• [INPUT DATA]:
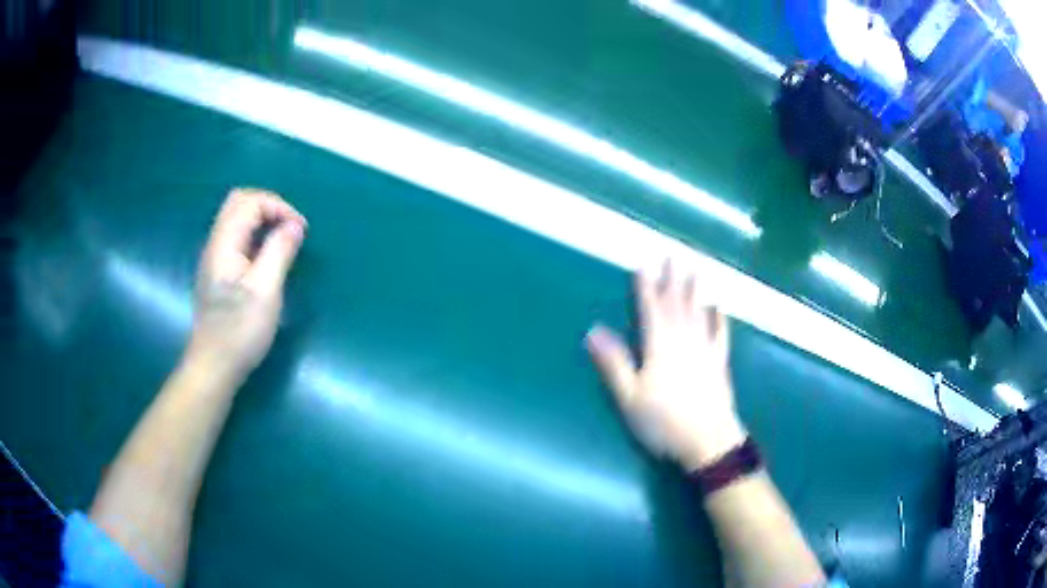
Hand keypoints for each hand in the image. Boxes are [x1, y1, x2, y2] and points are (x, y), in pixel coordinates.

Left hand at [186, 189, 306, 383]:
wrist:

• [PROBLEM DESCRIPTION]:
Return the listing above in full and exactly, omitting all pictures.

• [WRITTEN RESPONSE]:
Hand keypoints for each hand in the image. Boxes are [x1, y1, x2, y2] and points are (x, y), in pixel coordinates.

Left hand at [186, 189, 306, 383]:
wrist:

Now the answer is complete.